具体的には、大学によって形式が異なるので、生徒一人一人の志望大学の傾向に合わせて、個人面接やグループ面接、グループ討論といった形式に分けて対策をします。そして、先輩合格者から提供された情報本をベースに、本番の試験会場と同様の空間を設置して、想定問答集を利用しながら誰かと直に話すトレーニングが不可欠です。その際、丸暗記の台詞を吐き出すのではなく、自分の生きた言葉で堂々と説得的に話すことが大切です。質問されたことに対して、瞬時にしかも端的に答えることは難しいのですが、キーワードや話の流れだけを念頭に置いて、あとはその場の文脈に応じて話す訓練をしましょう。さらに、自分では気づきにくい動作や言葉遣い、表情、服装、髪型などについても気を使う必要がありますが、ただあまり過敏になる必要はありません。

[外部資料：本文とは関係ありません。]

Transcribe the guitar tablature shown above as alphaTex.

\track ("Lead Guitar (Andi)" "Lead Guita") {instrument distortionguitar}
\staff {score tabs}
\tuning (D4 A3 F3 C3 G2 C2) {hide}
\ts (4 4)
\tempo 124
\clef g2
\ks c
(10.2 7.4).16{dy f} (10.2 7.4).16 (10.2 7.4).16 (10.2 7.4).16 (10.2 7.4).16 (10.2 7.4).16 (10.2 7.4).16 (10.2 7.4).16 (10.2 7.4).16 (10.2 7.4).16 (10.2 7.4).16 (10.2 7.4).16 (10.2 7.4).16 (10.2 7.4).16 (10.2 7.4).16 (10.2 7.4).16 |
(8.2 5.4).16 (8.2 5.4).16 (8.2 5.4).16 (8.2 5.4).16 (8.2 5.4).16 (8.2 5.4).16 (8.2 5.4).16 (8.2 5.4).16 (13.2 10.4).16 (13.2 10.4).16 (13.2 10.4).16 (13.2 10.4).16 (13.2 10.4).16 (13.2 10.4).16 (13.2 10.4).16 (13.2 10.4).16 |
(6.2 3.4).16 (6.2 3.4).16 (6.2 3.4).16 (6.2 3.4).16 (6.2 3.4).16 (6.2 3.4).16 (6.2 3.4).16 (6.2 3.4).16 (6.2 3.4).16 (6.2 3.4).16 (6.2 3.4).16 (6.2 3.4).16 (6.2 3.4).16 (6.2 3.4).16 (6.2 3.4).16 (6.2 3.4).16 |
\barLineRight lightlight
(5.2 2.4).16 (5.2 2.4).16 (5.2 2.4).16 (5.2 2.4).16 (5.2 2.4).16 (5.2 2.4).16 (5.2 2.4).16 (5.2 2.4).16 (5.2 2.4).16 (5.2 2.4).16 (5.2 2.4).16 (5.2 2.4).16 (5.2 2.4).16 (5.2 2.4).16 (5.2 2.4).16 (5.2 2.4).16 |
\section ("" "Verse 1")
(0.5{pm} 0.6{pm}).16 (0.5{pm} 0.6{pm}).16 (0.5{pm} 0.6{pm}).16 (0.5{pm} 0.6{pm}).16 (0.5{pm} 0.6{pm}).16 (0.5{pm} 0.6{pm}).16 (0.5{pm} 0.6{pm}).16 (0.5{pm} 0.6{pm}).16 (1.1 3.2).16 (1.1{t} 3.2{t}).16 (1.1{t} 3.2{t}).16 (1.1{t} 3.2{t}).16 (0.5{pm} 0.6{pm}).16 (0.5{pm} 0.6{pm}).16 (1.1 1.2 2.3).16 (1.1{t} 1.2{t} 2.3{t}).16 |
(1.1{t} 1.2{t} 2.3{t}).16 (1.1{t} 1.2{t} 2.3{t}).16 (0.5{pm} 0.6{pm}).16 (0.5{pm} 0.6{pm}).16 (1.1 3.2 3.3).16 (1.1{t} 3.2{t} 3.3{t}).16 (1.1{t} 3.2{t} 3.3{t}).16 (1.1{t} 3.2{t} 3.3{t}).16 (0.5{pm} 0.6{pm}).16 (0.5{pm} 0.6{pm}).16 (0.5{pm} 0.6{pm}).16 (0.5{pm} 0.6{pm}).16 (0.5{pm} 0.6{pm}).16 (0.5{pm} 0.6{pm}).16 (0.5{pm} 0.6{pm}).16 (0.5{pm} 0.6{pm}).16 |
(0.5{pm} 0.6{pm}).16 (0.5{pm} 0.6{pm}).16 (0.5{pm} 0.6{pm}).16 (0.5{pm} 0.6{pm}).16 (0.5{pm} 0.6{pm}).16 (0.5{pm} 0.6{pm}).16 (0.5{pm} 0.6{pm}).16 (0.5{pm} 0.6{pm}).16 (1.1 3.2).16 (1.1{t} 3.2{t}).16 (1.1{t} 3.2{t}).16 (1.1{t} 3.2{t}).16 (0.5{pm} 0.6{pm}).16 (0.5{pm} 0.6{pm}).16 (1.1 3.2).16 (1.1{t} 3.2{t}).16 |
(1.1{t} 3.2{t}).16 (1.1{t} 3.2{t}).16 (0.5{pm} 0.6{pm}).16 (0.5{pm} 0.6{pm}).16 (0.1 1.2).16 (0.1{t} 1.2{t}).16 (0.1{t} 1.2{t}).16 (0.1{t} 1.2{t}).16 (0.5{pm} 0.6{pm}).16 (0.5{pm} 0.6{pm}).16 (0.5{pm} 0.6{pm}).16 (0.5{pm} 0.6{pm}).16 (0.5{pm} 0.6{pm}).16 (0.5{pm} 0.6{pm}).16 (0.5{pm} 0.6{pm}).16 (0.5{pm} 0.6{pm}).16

志望理由書については、面接対策とリンクさせて行ないます。過去のリアルな体験がきっかけとなって、それがどのように医師を志す理由につながったのかを講師と何度も話し合うことで明らかにしていきます。また、単に志望大学のパンフレットを熟読するだけでなく、オープンキャンパスなどで直接大学に出向いたり、その大学に通っている先輩たちと会ったりして現場の生の状況を聞くことで、なぜその大学でなければならないのかという理由を具体的に掘り下げ、納得いくまで妥協せず、推敲を重ねて完成させます。その際、安易に講師の言葉やありきたりな美辞麗句を利用するのではなく、自分の中から湧き出てきた言葉で正直に書くことが大切です。
確かに、参考書や講師の言葉を利用して書いた方が楽かもしれません。しかし、試験官が見れば、すぐ大人が書いた文章だとか、表面上の常套句にすぎないといったように見抜かれてしまいます。したがって、いろんな人との話し合いや書物などを通して、アイディアやアドバイスをもらいながら、自分の中に生まれてきた気持ちを、多少稚拙であったとしても自分の言葉に乗せて表現することが重要です。
適性試験については、問題パターンごとに対策を伝授します。苦手分野があっても、コツさえつかめれば必ず事務処理能力が上がり、正確かつ迅速に解答を導くことができるようになります。与えられた設問から、どのようにして論理的に解答を導くか、という思考プロセスを意識しながら、数多くの問題を解いて慣れるようにしましょう。